Significantly, because the gene that causes Huntington’s runs in families, people affected by the disease have often watched loved ones struggle and die from it, too.

A Closer Look at This Breakthrough Treatment

As CBS News Boston shares, the research team treated over two dozen patients with Huntington’s disease with a single treatment of gene therapy during a 12- to 20-hour surgical procedure on the brain, conducted slowly to avoid adverse reactions. The goal of this cutting edge treatment is to reduce levels of the toxic protein permanently, in a single dose. Encouraging results revealed that disease progression slowed in 75 percent of patients who received high doses. 

Science emphasizes that this significantly slowed progress of the disease happened in a small clinical trial involving 12 people over three years who had received the treatment. 

As with many other gene therapies, uniQure’s therapy relies on a harmless virus, the adeno-associated virus, to ferry a snippet of DNA into cells using real-time MRI scanning. But instead of encoding a gene, the DNA encodes a “microRNA” designed to stick onto the messenger RNA made by the mutant HTT gene so cells can‘t use this template to make the harmful huntingtin protein.

In other words, the shot sends a harmless virus encoded with instructions to turn off the production of the mutated protein, as the Smithsonian Magazine details.

BBC News highlights that the data shows scientists the treatment is saving brain cells. Levels of neurofilaments in spinal fluid – a clear sign of brain cells dying – should have increased by a third if the disease continued to progress, but was actually lower than at the start of the trial.

While none of the treated patients are being identified, one was medically retired and has returned to work, while others in the trial are still walking despite being expected to require a wheelchair to get around.

Professor Tabrizi is already working with a group of young people known to have the gene, but who don’t yet have symptoms.

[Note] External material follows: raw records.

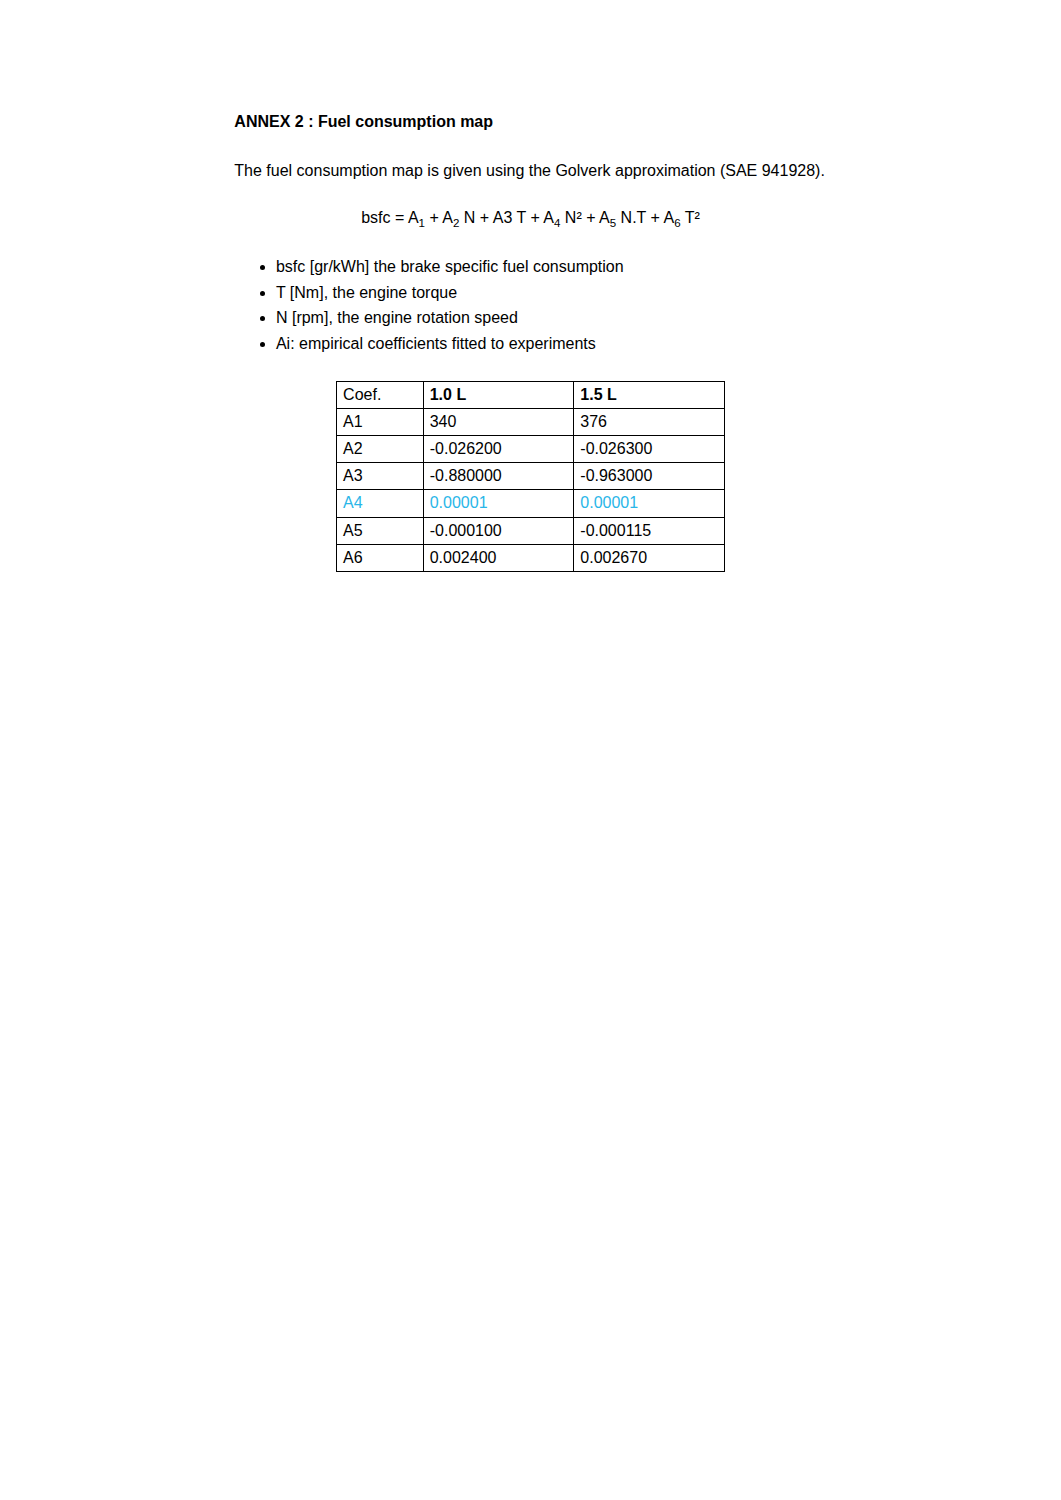ANNEX 2 : Fuel consumption map
The fuel consumption map is given using the Golverk approximation (SAE 941928).
bsfc = A1 + A2 N + A3 T + A4 N² + A5 N.T + A6 T²
bsfc [gr/kWh] the brake specific fuel consumption
T [Nm], the engine torque
N [rpm], the engine rotation speed
Ai: empirical coefficients fitted to experiments
| Coef. | 1.0 L | 1.5 L |
| A1 | 340 | 376 |
| A2 | -0.026200 | -0.026300 |
| A3 | -0.880000 | -0.963000 |
| A4 | 0.00001 | 0.00001 |
| A5 | -0.000100 | -0.000115 |
| A6 | 0.002400 | 0.002670 |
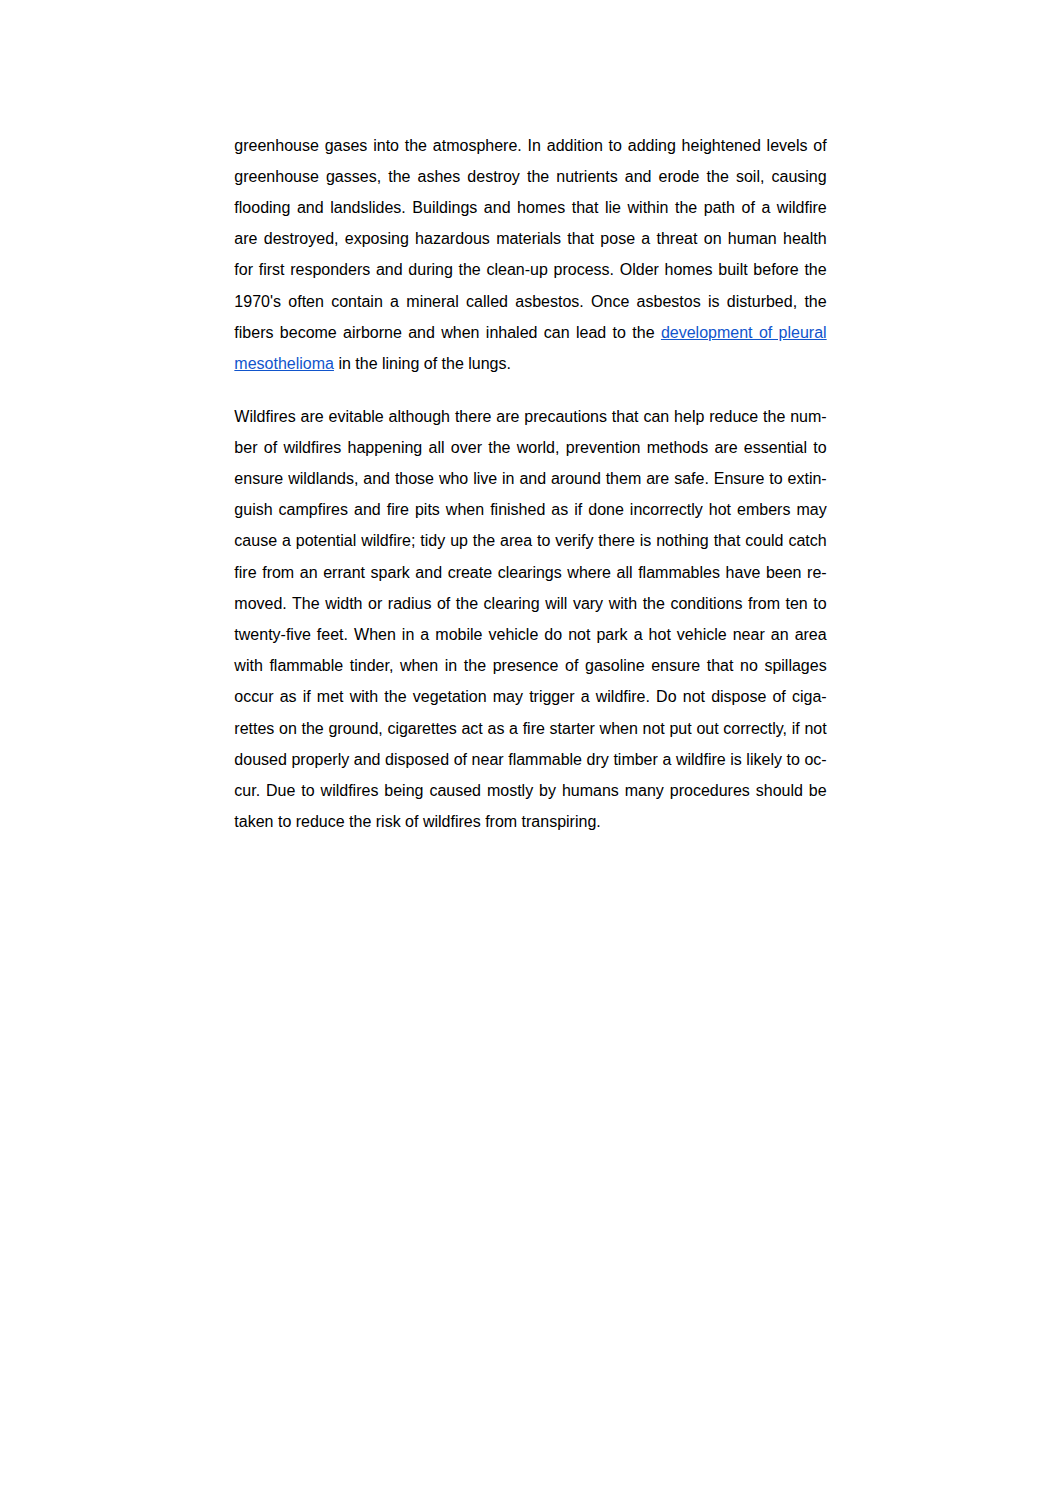greenhouse gases into the atmosphere. In addition to adding heightened levels of greenhouse gasses, the ashes destroy the nutrients and erode the soil, causing flooding and landslides. Buildings and homes that lie within the path of a wildfire are destroyed, exposing hazardous materials that pose a threat on human health for first responders and during the clean-up process. Older homes built before the 1970's often contain a mineral called asbestos. Once asbestos is disturbed, the fibers become airborne and when inhaled can lead to the development of pleural mesothelioma in the lining of the lungs.
Wildfires are evitable although there are precautions that can help reduce the number of wildfires happening all over the world, prevention methods are essential to ensure wildlands, and those who live in and around them are safe. Ensure to extinguish campfires and fire pits when finished as if done incorrectly hot embers may cause a potential wildfire; tidy up the area to verify there is nothing that could catch fire from an errant spark and create clearings where all flammables have been removed. The width or radius of the clearing will vary with the conditions from ten to twenty-five feet. When in a mobile vehicle do not park a hot vehicle near an area with flammable tinder, when in the presence of gasoline ensure that no spillages occur as if met with the vegetation may trigger a wildfire. Do not dispose of cigarettes on the ground, cigarettes act as a fire starter when not put out correctly, if not doused properly and disposed of near flammable dry timber a wildfire is likely to occur. Due to wildfires being caused mostly by humans many procedures should be taken to reduce the risk of wildfires from transpiring.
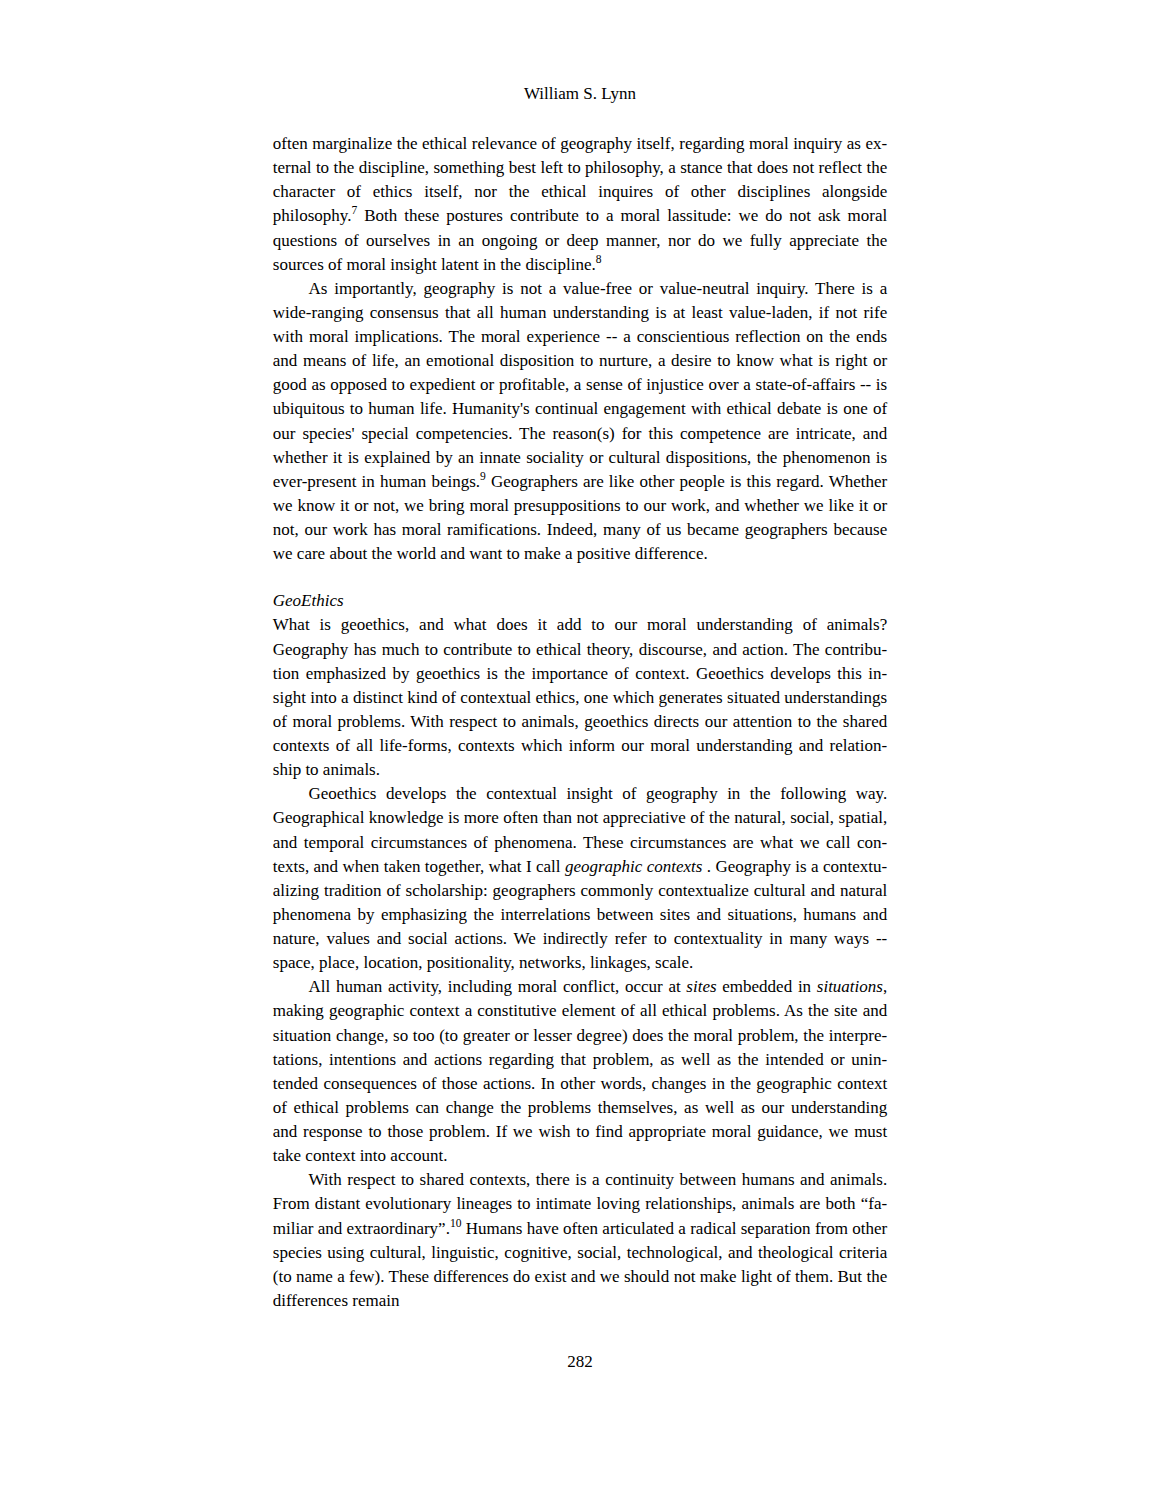William S. Lynn
often marginalize the ethical relevance of geography itself, regarding moral inquiry as external to the discipline, something best left to philosophy, a stance that does not reflect the character of ethics itself, nor the ethical inquires of other disciplines alongside philosophy.7 Both these postures contribute to a moral lassitude: we do not ask moral questions of ourselves in an ongoing or deep manner, nor do we fully appreciate the sources of moral insight latent in the discipline.8
As importantly, geography is not a value-free or value-neutral inquiry. There is a wide-ranging consensus that all human understanding is at least value-laden, if not rife with moral implications. The moral experience -- a conscientious reflection on the ends and means of life, an emotional disposition to nurture, a desire to know what is right or good as opposed to expedient or profitable, a sense of injustice over a state-of-affairs -- is ubiquitous to human life. Humanity's continual engagement with ethical debate is one of our species' special competencies. The reason(s) for this competence are intricate, and whether it is explained by an innate sociality or cultural dispositions, the phenomenon is ever-present in human beings.9 Geographers are like other people is this regard. Whether we know it or not, we bring moral presuppositions to our work, and whether we like it or not, our work has moral ramifications. Indeed, many of us became geographers because we care about the world and want to make a positive difference.
GeoEthics
What is geoethics, and what does it add to our moral understanding of animals? Geography has much to contribute to ethical theory, discourse, and action. The contribution emphasized by geoethics is the importance of context. Geoethics develops this insight into a distinct kind of contextual ethics, one which generates situated understandings of moral problems. With respect to animals, geoethics directs our attention to the shared contexts of all life-forms, contexts which inform our moral understanding and relationship to animals.
Geoethics develops the contextual insight of geography in the following way. Geographical knowledge is more often than not appreciative of the natural, social, spatial, and temporal circumstances of phenomena. These circumstances are what we call contexts, and when taken together, what I call geographic contexts . Geography is a contextualizing tradition of scholarship: geographers commonly contextualize cultural and natural phenomena by emphasizing the interrelations between sites and situations, humans and nature, values and social actions. We indirectly refer to contextuality in many ways -- space, place, location, positionality, networks, linkages, scale.
All human activity, including moral conflict, occur at sites embedded in situations, making geographic context a constitutive element of all ethical problems. As the site and situation change, so too (to greater or lesser degree) does the moral problem, the interpretations, intentions and actions regarding that problem, as well as the intended or unintended consequences of those actions. In other words, changes in the geographic context of ethical problems can change the problems themselves, as well as our understanding and response to those problem. If we wish to find appropriate moral guidance, we must take context into account.
With respect to shared contexts, there is a continuity between humans and animals. From distant evolutionary lineages to intimate loving relationships, animals are both “familiar and extraordinary”.10 Humans have often articulated a radical separation from other species using cultural, linguistic, cognitive, social, technological, and theological criteria (to name a few). These differences do exist and we should not make light of them. But the differences remain
282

Her goal is to conduct the first prevention trial to see if the disease can be significantly delayed or even stopped completely.

Gauging Reactions From The Scientific Community

Some scientists caution that this small study has yet to appear in a peer-reviewed journal, with the results so far only released in a statement by the company uniQure. They also point out that the treatment is likely to be costly, and must be infused directly into the brain so limiting who can receive it, but others are warmly welcoming this breakthrough.

“This is an immensely exciting development for the Huntington’s field,” the trial’s academic leader, neurologist Professor Sarah Tabrizi of University College London, said in a webcast for uniQure investors. Tabrizi suggests to Science that this treatment could be given to people with the HTT mutation before they develop symptoms and lose neurons, raising hopes that earlier treatment could prevent symptoms from ever emerging.

Moreover, she explains to BBC News that this treatment means that the decline typically expected in a year, would take four years after treatment, giving patients decades of “good quality life.” A positive Tabrizi also explains why the team is so enthusiastic about the results of the trial: “We never in our wildest dreams would have expected a 75% slowing of clinical progression.”

Welcoming the outcome as the result the team had been waiting for, Professor Ed Wild, consultant neurologist at the National Hospital for Neurology and Neurosurgery at University College London, said “There was every chance that we would never see a result like this, so to be living in a world where we know this is not only possible, but the actual magnitude of the effect is breathtaking, it's very difficult to fully encapsulate the emotion.” He admitted to feeling “a bit teary” thinking about the impact it could have on families. 

Scientific American enthuses that while the therapy, still in clinical trials and as yet unapproved, won’t be available for wider use anytime soon, this early success has given the Huntinton’s disease community measured hope after years of disappointments with unsuccessful new treatments, and therapies that can only treat symptoms, but do nothing to slow or halt the development of the disease.